● **Exercise instructions**: Extract the lines up to and including the one that contains "X169000000Y-126500000D03*", starting with the first line of the entries below, and omit the pictures.

══════

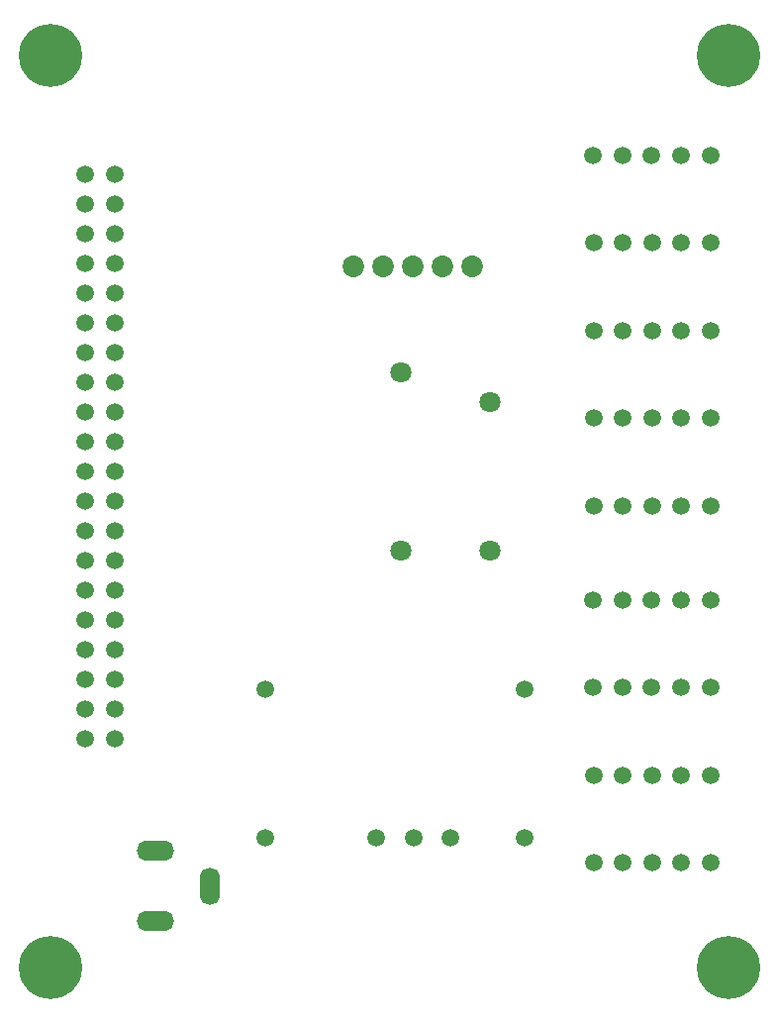
<source format=gbr>
%TF.GenerationSoftware,KiCad,Pcbnew,8.0.8*%
%TF.CreationDate,2025-02-04T22:00:34-05:00*%
%TF.ProjectId,lysimeter-pcb,6c797369-6d65-4746-9572-2d7063622e6b,rev?*%
%TF.SameCoordinates,Original*%
%TF.FileFunction,Soldermask,Bot*%
%TF.FilePolarity,Negative*%
%FSLAX46Y46*%
G04 Gerber Fmt 4.6, Leading zero omitted, Abs format (unit mm)*
G04 Created by KiCad (PCBNEW 8.0.8) date 2025-02-04 22:00:34*
%MOMM*%
%LPD*%
G01*
G04 APERTURE LIST*
%ADD10O,3.220000X1.712000*%
%ADD11O,1.712000X3.220000*%
%ADD12C,1.498600*%
%ADD13C,1.500000*%
%ADD14C,5.400000*%
%ADD15C,1.803400*%
%ADD16C,1.854000*%
G04 APERTURE END LIST*
D10*
%TO.C,J2*%
X129000000Y-125500000D03*
X129000000Y-131500000D03*
D11*
X133700000Y-128500000D03*
%TD*%
D12*
%TO.C,J1*%
X125500000Y-67600000D03*
X122960000Y-67600000D03*
X125500000Y-70140000D03*
X122960000Y-70140000D03*
X125500000Y-72680000D03*
X122960000Y-72680000D03*
X125500000Y-75220000D03*
X122960000Y-75220000D03*
X125500000Y-77760000D03*
X122960000Y-77760000D03*
X125500000Y-80300000D03*
X122960000Y-80300000D03*
X125500000Y-82840000D03*
X122960000Y-82840000D03*
X125500000Y-85380000D03*
X122960000Y-85380000D03*
X125500000Y-87920000D03*
X122960000Y-87920000D03*
X125500000Y-90460000D03*
X122960000Y-90460000D03*
X125500000Y-93000000D03*
X122960000Y-93000000D03*
X125500000Y-95540000D03*
X122960000Y-95540000D03*
X125500000Y-98080000D03*
X122960000Y-98080000D03*
X125500000Y-100620000D03*
X122960000Y-100620000D03*
X125500000Y-103160000D03*
X122960000Y-103160000D03*
X125500000Y-105700000D03*
X122960000Y-105700000D03*
X125500000Y-108240000D03*
X122960000Y-108240000D03*
X125500000Y-110780000D03*
X122960000Y-110780000D03*
X125500000Y-113320000D03*
X122960000Y-113320000D03*
X125500000Y-115860000D03*
X122960000Y-115860000D03*
%TD*%
D13*
%TO.C,U3*%
X138387500Y-111650000D03*
X138387500Y-124350000D03*
X147912500Y-124350000D03*
X151087500Y-124350000D03*
X154262500Y-124350000D03*
X160612500Y-124350000D03*
X160612500Y-111650000D03*
%TD*%
D12*
%TO.C,J3*%
X176466600Y-66029801D03*
X173966600Y-66029801D03*
X171466600Y-66029801D03*
X168966600Y-66029801D03*
X166466600Y-66029801D03*
%TD*%
D14*
%TO.C,H4*%
X178000000Y-135500000D03*
%TD*%
D12*
%TO.C,J11*%
X176500000Y-126500000D03*
X174000000Y-126500000D03*
X171500000Y-126500000D03*
X169000000Y-126500000D03*
X166500000Y-126500000D03*
%TD*%
D15*
%TO.C,K2*%
X150000000Y-84569998D03*
X150000000Y-99809998D03*
X157600000Y-99809998D03*
X157600000Y-87109998D03*
%TD*%
D12*
%TO.C,J9*%
X176466600Y-111500000D03*
X173966600Y-111500000D03*
X171466600Y-111500000D03*
X168966600Y-111500000D03*
X166466600Y-111500000D03*
%TD*%
D14*
%TO.C,H1*%
X120000000Y-57500000D03*
%TD*%
D12*
%TO.C,J7*%
X176500000Y-96000000D03*
X174000000Y-96000000D03*
X171500000Y-96000000D03*
X169000000Y-96000000D03*
X166500000Y-96000000D03*
%TD*%
D14*
%TO.C,H3*%
X120000000Y-135500000D03*
%TD*%
D12*
%TO.C,J4*%
X176500000Y-73500000D03*
X174000000Y-73500000D03*
X171500000Y-73500000D03*
X169000000Y-73500000D03*
X166500000Y-73500000D03*
%TD*%
D14*
%TO.C,H2*%
X178000000Y-57500000D03*
%TD*%
D12*
%TO.C,J6*%
X176500000Y-88500000D03*
X174000000Y-88500000D03*
X171500000Y-88500000D03*
X169000000Y-88500000D03*
X166500000Y-88500000D03*
%TD*%
%TO.C,J8*%
X176466600Y-104029801D03*
X173966600Y-104029801D03*
X171466600Y-104029801D03*
X168966600Y-104029801D03*
X166466600Y-104029801D03*
%TD*%
D16*
%TO.C,J12*%
X145920000Y-75500000D03*
X148460000Y-75500000D03*
X151000000Y-75500000D03*
X153540000Y-75500000D03*
X156080000Y-75500000D03*
%TD*%
D12*
%TO.C,J10*%
X176500000Y-119000000D03*
X174000000Y-119000000D03*
X171500000Y-119000000D03*
X169000000Y-119000000D03*
X166500000Y-119000000D03*
%TD*%
%TO.C,J5*%
X176500000Y-81000000D03*
X174000000Y-81000000D03*
X171500000Y-81000000D03*
X169000000Y-81000000D03*
X166500000Y-81000000D03*
%TD*%
M02*

</source>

══════

● **Solution for this exercise**:
<source format=gbr>
%TF.GenerationSoftware,KiCad,Pcbnew,8.0.8*%
%TF.CreationDate,2025-02-04T22:00:34-05:00*%
%TF.ProjectId,lysimeter-pcb,6c797369-6d65-4746-9572-2d7063622e6b,rev?*%
%TF.SameCoordinates,Original*%
%TF.FileFunction,Soldermask,Bot*%
%TF.FilePolarity,Negative*%
%FSLAX46Y46*%
G04 Gerber Fmt 4.6, Leading zero omitted, Abs format (unit mm)*
G04 Created by KiCad (PCBNEW 8.0.8) date 2025-02-04 22:00:34*
%MOMM*%
%LPD*%
G01*
G04 APERTURE LIST*
%ADD10O,3.220000X1.712000*%
%ADD11O,1.712000X3.220000*%
%ADD12C,1.498600*%
%ADD13C,1.500000*%
%ADD14C,5.400000*%
%ADD15C,1.803400*%
%ADD16C,1.854000*%
G04 APERTURE END LIST*
D10*
%TO.C,J2*%
X129000000Y-125500000D03*
X129000000Y-131500000D03*
D11*
X133700000Y-128500000D03*
%TD*%
D12*
%TO.C,J1*%
X125500000Y-67600000D03*
X122960000Y-67600000D03*
X125500000Y-70140000D03*
X122960000Y-70140000D03*
X125500000Y-72680000D03*
X122960000Y-72680000D03*
X125500000Y-75220000D03*
X122960000Y-75220000D03*
X125500000Y-77760000D03*
X122960000Y-77760000D03*
X125500000Y-80300000D03*
X122960000Y-80300000D03*
X125500000Y-82840000D03*
X122960000Y-82840000D03*
X125500000Y-85380000D03*
X122960000Y-85380000D03*
X125500000Y-87920000D03*
X122960000Y-87920000D03*
X125500000Y-90460000D03*
X122960000Y-90460000D03*
X125500000Y-93000000D03*
X122960000Y-93000000D03*
X125500000Y-95540000D03*
X122960000Y-95540000D03*
X125500000Y-98080000D03*
X122960000Y-98080000D03*
X125500000Y-100620000D03*
X122960000Y-100620000D03*
X125500000Y-103160000D03*
X122960000Y-103160000D03*
X125500000Y-105700000D03*
X122960000Y-105700000D03*
X125500000Y-108240000D03*
X122960000Y-108240000D03*
X125500000Y-110780000D03*
X122960000Y-110780000D03*
X125500000Y-113320000D03*
X122960000Y-113320000D03*
X125500000Y-115860000D03*
X122960000Y-115860000D03*
%TD*%
D13*
%TO.C,U3*%
X138387500Y-111650000D03*
X138387500Y-124350000D03*
X147912500Y-124350000D03*
X151087500Y-124350000D03*
X154262500Y-124350000D03*
X160612500Y-124350000D03*
X160612500Y-111650000D03*
%TD*%
D12*
%TO.C,J3*%
X176466600Y-66029801D03*
X173966600Y-66029801D03*
X171466600Y-66029801D03*
X168966600Y-66029801D03*
X166466600Y-66029801D03*
%TD*%
D14*
%TO.C,H4*%
X178000000Y-135500000D03*
%TD*%
D12*
%TO.C,J11*%
X176500000Y-126500000D03*
X174000000Y-126500000D03*
X171500000Y-126500000D03*
X169000000Y-126500000D03*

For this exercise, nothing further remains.